Jeff Amlong, Wayne Farms, estimated the number of broiler houses in the area to be about 500 with an additional 10 hen houses. Amlong has a view of the Pike County poultry industry from both sides, in service and as a grower.
“A lot of things have changed in the poultry industry that encourage growers,” he said.
“Things are much better now as far as advancement in the houses, in the comfort of the birds and in getting the most pounds of meat from the birds.
“And, too, the poultry industry offers stability even in the downturn of the economy. There is still a strong market for chickens and growers are able to make money and stay around the house.”
A conservative estimate of the number of area “chicken” farms is 80 and, with around 500 broiler houses, “that’s a lot of chickens.”
With that many houses, Amlong estimated the collective batches would number 8 million birds and, with the average bird weighing six pounds, that’s 48 million pounds of meat. Multiply that by five annual batches and “Wow!”
“People have always eaten chicken and they’re going to keep eating chicken,”

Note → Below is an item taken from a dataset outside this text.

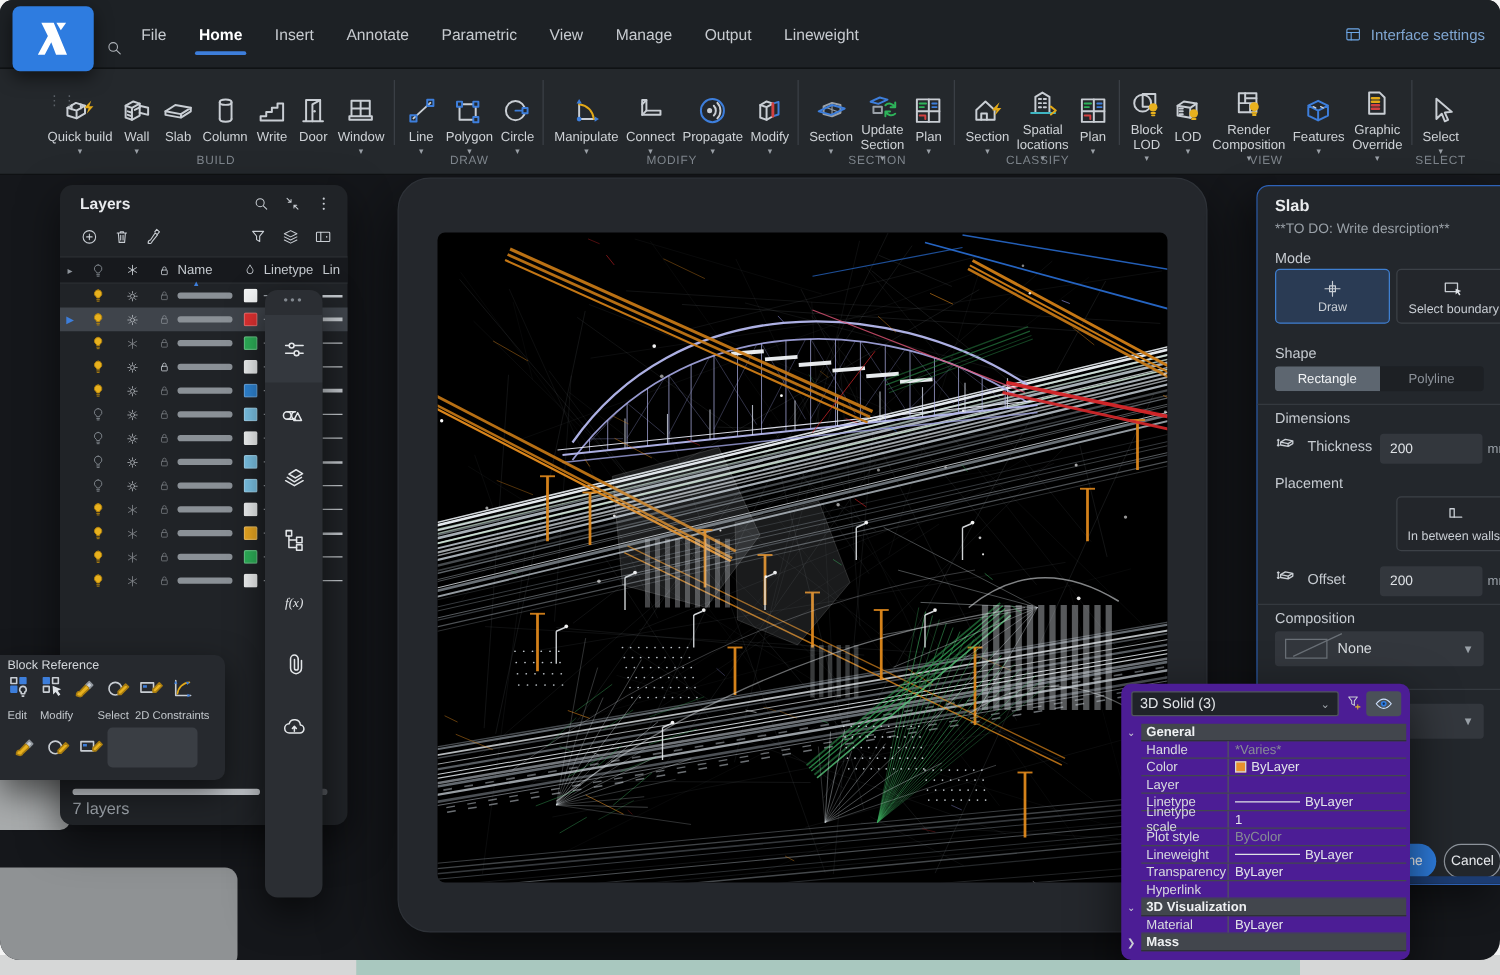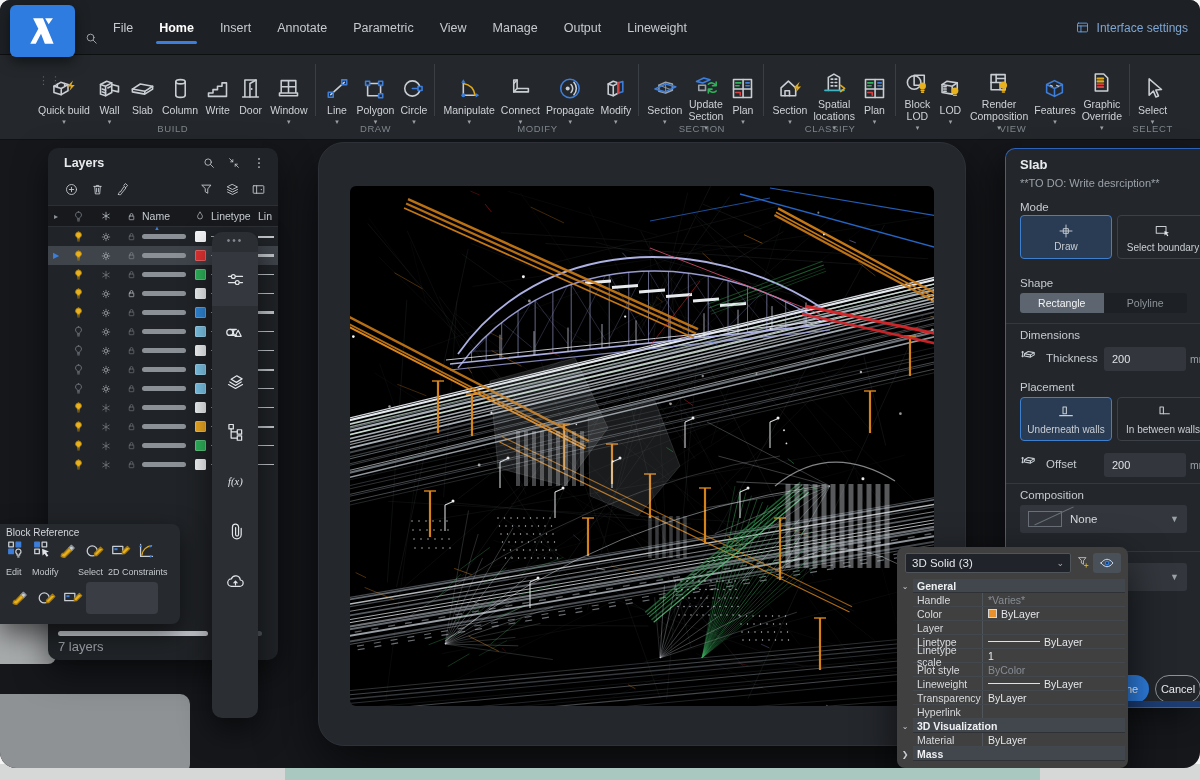"Underneath walls" div.bigbtn { html: <div> <span> <svg> <rect></rect> <path></path> </svg> </span> <span>Underneath walls</span> </div> -> none }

Amlong said. “It’s an affordable meat … and it’s good.”
Amlong said the future of “chicken farming” looks bright and profitable and, perhaps, the most encouraging word that poultry farmers can hang their hats on is “stability.”
Knotts said while “stability” in not a by-word for many “row” crops, there will be a future in farming because people may not do much else “but they’re going to eat.”
“People have to eat so there will always be a market for food,” he said.
“However, I think that we’ll see fewer and fewer family farms and more big, corporate farms.
And, we’ll probably see more of our food products imported. If we don’t want to see more foods brought in from other countries, we’re going to have to do more to support our American farmers.”
After a year plagued by economic downturn and a skyrocketing unemployment rate, Pike County still managed to come out with a new large retailer and a new industry.
Tractor Supply Company and CGI both came in the latter part of 2009 and both will help ease unemployment pains.
CGI has plans to hire 300 by the end of 2012, but has already begun the hiring process.
“We actually have exceeded our targets for 2009. We were not planning on doing any hiring until after the first of the year, but we have 12 hires on site at the Airport (CGI’s temporary workspace),” Vice President Mark Eschle previously told The Messenger. “We’re expecting another four starting January 4.”
Pike County Economic Development President Marsha Gaylard said as always she’s working to attract new businesses to Pike County.
“I talk to a lot of different companies,” Gaylard said.
“In January, I’ll be on a mission to locate some retailers.”
“We’re doing everything we can to try and keep our economy strong and add jobs,” Gaylard said.